** PROVIDED RECORDS follows **

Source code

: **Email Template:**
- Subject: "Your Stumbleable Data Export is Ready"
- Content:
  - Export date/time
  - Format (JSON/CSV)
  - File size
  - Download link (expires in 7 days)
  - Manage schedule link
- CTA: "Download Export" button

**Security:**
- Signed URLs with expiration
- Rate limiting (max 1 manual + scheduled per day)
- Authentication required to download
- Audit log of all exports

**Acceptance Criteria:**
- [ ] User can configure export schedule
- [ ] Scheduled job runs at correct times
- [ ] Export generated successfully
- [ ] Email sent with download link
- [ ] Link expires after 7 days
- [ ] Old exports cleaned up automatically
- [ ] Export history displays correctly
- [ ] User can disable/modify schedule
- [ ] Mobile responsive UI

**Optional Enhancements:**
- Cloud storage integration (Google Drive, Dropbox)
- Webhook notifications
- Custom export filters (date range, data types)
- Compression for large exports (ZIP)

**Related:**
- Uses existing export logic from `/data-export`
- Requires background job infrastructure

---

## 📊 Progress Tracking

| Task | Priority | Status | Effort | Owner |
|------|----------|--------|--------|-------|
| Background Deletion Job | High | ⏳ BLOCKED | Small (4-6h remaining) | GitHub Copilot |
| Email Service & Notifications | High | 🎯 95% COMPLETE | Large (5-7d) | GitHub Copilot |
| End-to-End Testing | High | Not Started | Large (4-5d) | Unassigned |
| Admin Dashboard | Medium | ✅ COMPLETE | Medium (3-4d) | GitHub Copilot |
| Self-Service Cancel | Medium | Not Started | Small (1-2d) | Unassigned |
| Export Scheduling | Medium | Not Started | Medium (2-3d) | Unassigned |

** End of PROVIDED RECORDS **

• [PROBLEM TO SOLVE]: Once more, write out all the data exactly.

• [ANSWER SECTION]:
Source code

: **Email Template:**
- Subject: "Your Stumbleable Data Export is Ready"
- Content:
  - Export date/time
  - Format (JSON/CSV)
  - File size
  - Download link (expires in 7 days)
  - Manage schedule link
- CTA: "Download Export" button

**Security:**
- Signed URLs with expiration
- Rate limiting (max 1 manual + scheduled per day)
- Authentication required to download
- Audit log of all exports

**Acceptance Criteria:**
- [ ] User can configure export schedule
- [ ] Scheduled job runs at correct times
- [ ] Export generated successfully
- [ ] Email sent with download link
- [ ] Link expires after 7 days
- [ ] Old exports cleaned up automatically
- [ ] Export history displays correctly
- [ ] User can disable/modify schedule
- [ ] Mobile responsive UI

**Optional Enhancements:**
- Cloud storage integration (Google Drive, Dropbox)
- Webhook notifications
- Custom export filters (date range, data types)
- Compression for large exports (ZIP)

**Related:**
- Uses existing export logic from `/data-export`
- Requires background job infrastructure

---

## 📊 Progress Tracking

| Task | Priority | Status | Effort | Owner |
|------|----------|--------|--------|-------|
| Background Deletion Job | High | ⏳ BLOCKED | Small (4-6h remaining) | GitHub Copilot |
| Email Service & Notifications | High | 🎯 95% COMPLETE | Large (5-7d) | GitHub Copilot |
| End-to-End Testing | High | Not Started | Large (4-5d) | Unassigned |
| Admin Dashboard | Medium | ✅ COMPLETE | Medium (3-4d) | GitHub Copilot |
| Self-Service Cancel | Medium | Not Started | Small (1-2d) | Unassigned |
| Export Scheduling | Medium | Not Started | Medium (2-3d) | Unassigned |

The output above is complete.